| Görev |
Metin bloğuna göre şu ifadelerin her biri için evet ya da hayır deyin ve kararı belirleyen sözleri metin bloğundan birebir alıntılayın: (a) Elbahadır'ın kardeşi ilkokulu köyde bitirdi. (b) Kardeşi İmam Hatip okulunda başarılıydı. (c) Kardeşi askerliğini yapmadan önce imam olarak işe başladı.

| Metin Bloğu |
━━━━
Kardeşinin sağlam bir karaktere sahip olduğunu dile getiren Elbahadır, “Babam onu köyde okutturamadı. Orada ilkokul 4. sınıfa kadar okudu. Sonra yanıma aldım, İmam Hatip okuluna kaydettim. Benim evimdeydi. İmam Hatipte çok başarılıydı. Mezun oldu ve Diyanet`in sınavlarına girip kazandı. Siverek`in bir köyüne imam olarak verdiler. Askerliğini yaptıktan sonra işe başladı. Daha sonra tayini Eğil`e çıktı. Kendisi çok efendi bir insandı. Sağlam bir karaktere sahipti.” diye konuştu.
“Yüzünde sigara söndürmüşler, vücudunu yakmışlar”
━━━━
| Seçilmiş Satırlar |
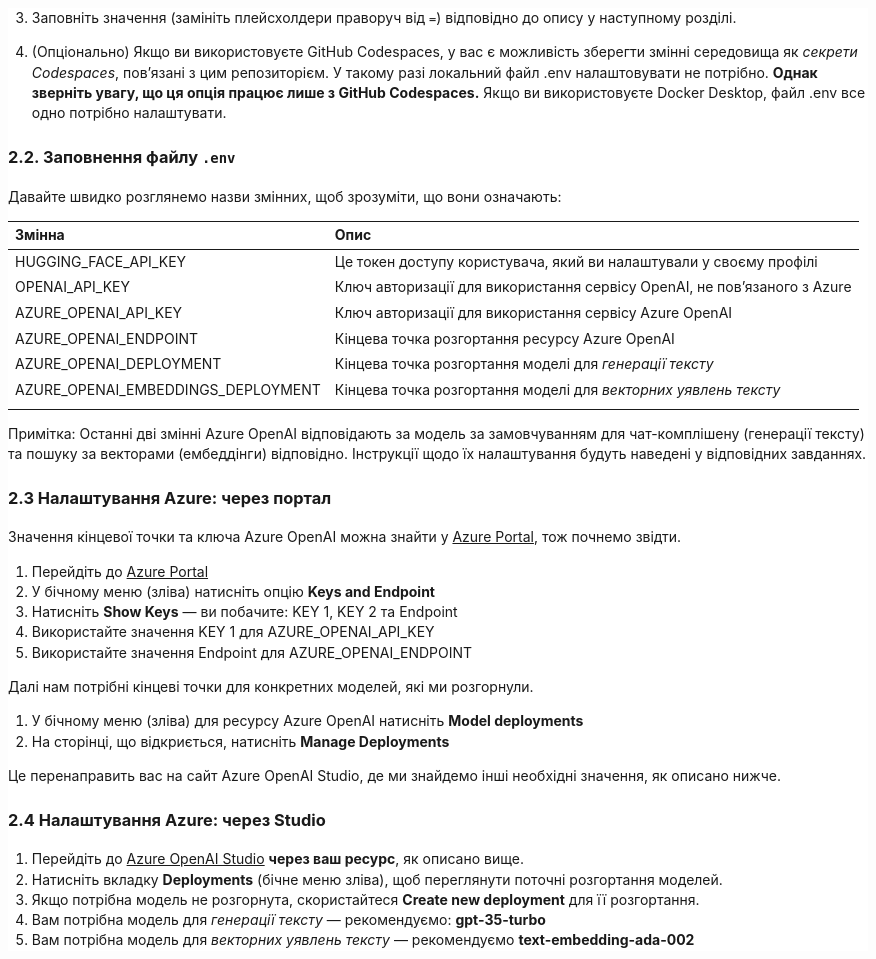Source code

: 3. Заповніть значення (замініть плейсхолдери праворуч від `=`) відповідно до опису у наступному розділі.

3. (Опціонально) Якщо ви використовуєте GitHub Codespaces, у вас є можливість зберегти змінні середовища як _секрети Codespaces_, пов’язані з цим репозиторієм. У такому разі локальний файл .env налаштовувати не потрібно. **Однак зверніть увагу, що ця опція працює лише з GitHub Codespaces.** Якщо ви використовуєте Docker Desktop, файл .env все одно потрібно налаштувати.

### 2.2. Заповнення файлу `.env`

Давайте швидко розглянемо назви змінних, щоб зрозуміти, що вони означають:

| Змінна  | Опис  |
| :--- | :--- |
| HUGGING_FACE_API_KEY | Це токен доступу користувача, який ви налаштували у своєму профілі |
| OPENAI_API_KEY | Ключ авторизації для використання сервісу OpenAI, не пов’язаного з Azure |
| AZURE_OPENAI_API_KEY | Ключ авторизації для використання сервісу Azure OpenAI |
| AZURE_OPENAI_ENDPOINT | Кінцева точка розгортання ресурсу Azure OpenAI |
| AZURE_OPENAI_DEPLOYMENT | Кінцева точка розгортання моделі для _генерації тексту_ |
| AZURE_OPENAI_EMBEDDINGS_DEPLOYMENT | Кінцева точка розгортання моделі для _векторних уявлень тексту_ |
| | |

Примітка: Останні дві змінні Azure OpenAI відповідають за модель за замовчуванням для чат-комплішену (генерації тексту) та пошуку за векторами (ембеддінги) відповідно. Інструкції щодо їх налаштування будуть наведені у відповідних завданнях.

### 2.3 Налаштування Azure: через портал

Значення кінцевої точки та ключа Azure OpenAI можна знайти у [Azure Portal](https://portal.azure.com?WT.mc_id=academic-105485-koreyst), тож почнемо звідти.

1. Перейдіть до [Azure Portal](https://portal.azure.com?WT.mc_id=academic-105485-koreyst)  
2. У бічному меню (зліва) натисніть опцію **Keys and Endpoint**  
3. Натисніть **Show Keys** — ви побачите: KEY 1, KEY 2 та Endpoint  
4. Використайте значення KEY 1 для AZURE_OPENAI_API_KEY  
5. Використайте значення Endpoint для AZURE_OPENAI_ENDPOINT

Далі нам потрібні кінцеві точки для конкретних моделей, які ми розгорнули.

1. У бічному меню (зліва) для ресурсу Azure OpenAI натисніть **Model deployments**  
2. На сторінці, що відкриється, натисніть **Manage Deployments**

Це перенаправить вас на сайт Azure OpenAI Studio, де ми знайдемо інші необхідні значення, як описано нижче.

### 2.4 Налаштування Azure: через Studio

1. Перейдіть до [Azure OpenAI Studio](https://oai.azure.com?WT.mc_id=academic-105485-koreyst) **через ваш ресурс**, як описано вище.  
2. Натисніть вкладку **Deployments** (бічне меню зліва), щоб переглянути поточні розгортання моделей.  
3. Якщо потрібна модель не розгорнута, скористайтеся **Create new deployment** для її розгортання.  
4. Вам потрібна модель для _генерації тексту_ — рекомендуємо: **gpt-35-turbo**  
5. Вам потрібна модель для _векторних уявлень тексту_ — рекомендуємо **text-embedding-ada-002**
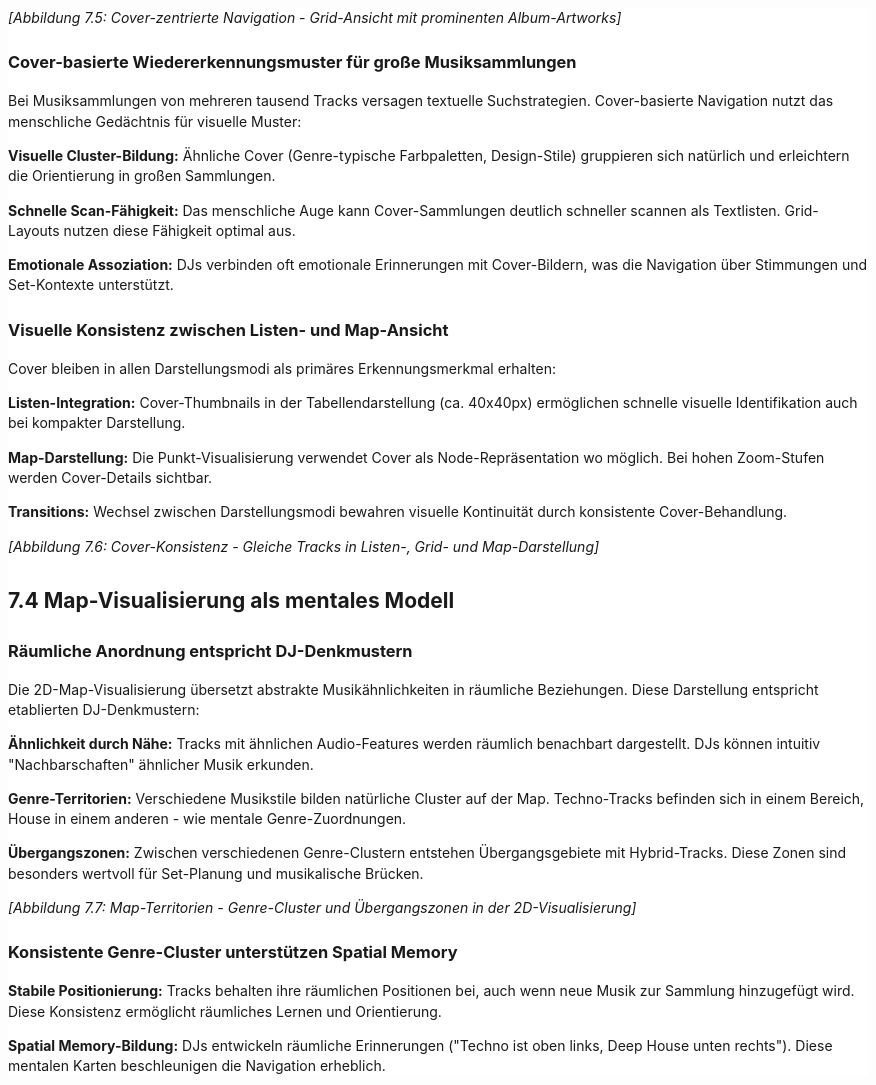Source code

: *[Abbildung 7.5: Cover-zentrierte Navigation - Grid-Ansicht mit prominenten Album-Artworks]*

### Cover-basierte Wiedererkennungsmuster für große Musiksammlungen

Bei Musiksammlungen von mehreren tausend Tracks versagen textuelle Suchstrategien. Cover-basierte Navigation nutzt das menschliche Gedächtnis für visuelle Muster:

**Visuelle Cluster-Bildung:** Ähnliche Cover (Genre-typische Farbpaletten, Design-Stile) gruppieren sich natürlich und erleichtern die Orientierung in großen Sammlungen.

**Schnelle Scan-Fähigkeit:** Das menschliche Auge kann Cover-Sammlungen deutlich schneller scannen als Textlisten. Grid-Layouts nutzen diese Fähigkeit optimal aus.

**Emotionale Assoziation:** DJs verbinden oft emotionale Erinnerungen mit Cover-Bildern, was die Navigation über Stimmungen und Set-Kontexte unterstützt.

### Visuelle Konsistenz zwischen Listen- und Map-Ansicht

Cover bleiben in allen Darstellungsmodi als primäres Erkennungsmerkmal erhalten:

**Listen-Integration:** Cover-Thumbnails in der Tabellendarstellung (ca. 40x40px) ermöglichen schnelle visuelle Identifikation auch bei kompakter Darstellung.

**Map-Darstellung:** Die Punkt-Visualisierung verwendet Cover als Node-Repräsentation wo möglich. Bei hohen Zoom-Stufen werden Cover-Details sichtbar.

**Transitions:** Wechsel zwischen Darstellungsmodi bewahren visuelle Kontinuität durch konsistente Cover-Behandlung.

*[Abbildung 7.6: Cover-Konsistenz - Gleiche Tracks in Listen-, Grid- und Map-Darstellung]*

## 7.4 Map-Visualisierung als mentales Modell

### Räumliche Anordnung entspricht DJ-Denkmustern

Die 2D-Map-Visualisierung übersetzt abstrakte Musikähnlichkeiten in räumliche Beziehungen. Diese Darstellung entspricht etablierten DJ-Denkmustern:

**Ähnlichkeit durch Nähe:** Tracks mit ähnlichen Audio-Features werden räumlich benachbart dargestellt. DJs können intuitiv "Nachbarschaften" ähnlicher Musik erkunden.

**Genre-Territorien:** Verschiedene Musikstile bilden natürliche Cluster auf der Map. Techno-Tracks befinden sich in einem Bereich, House in einem anderen - wie mentale Genre-Zuordnungen.

**Übergangszonen:** Zwischen verschiedenen Genre-Clustern entstehen Übergangsgebiete mit Hybrid-Tracks. Diese Zonen sind besonders wertvoll für Set-Planung und musikalische Brücken.

*[Abbildung 7.7: Map-Territorien - Genre-Cluster und Übergangszonen in der 2D-Visualisierung]*

### Konsistente Genre-Cluster unterstützen Spatial Memory

**Stabile Positionierung:** Tracks behalten ihre räumlichen Positionen bei, auch wenn neue Musik zur Sammlung hinzugefügt wird. Diese Konsistenz ermöglicht räumliches Lernen und Orientierung.

**Spatial Memory-Bildung:** DJs entwickeln räumliche Erinnerungen ("Techno ist oben links, Deep House unten rechts"). Diese mentalen Karten beschleunigen die Navigation erheblich.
━━━━
| Alıştırma Yanıtı |
(a) Hayır: "Orada ilkokul 4. sınıfa kadar okudu."
(b) Evet: "İmam Hatipte çok başarılıydı."
(c) Hayır: "Askerliğini yaptıktan sonra işe başladı."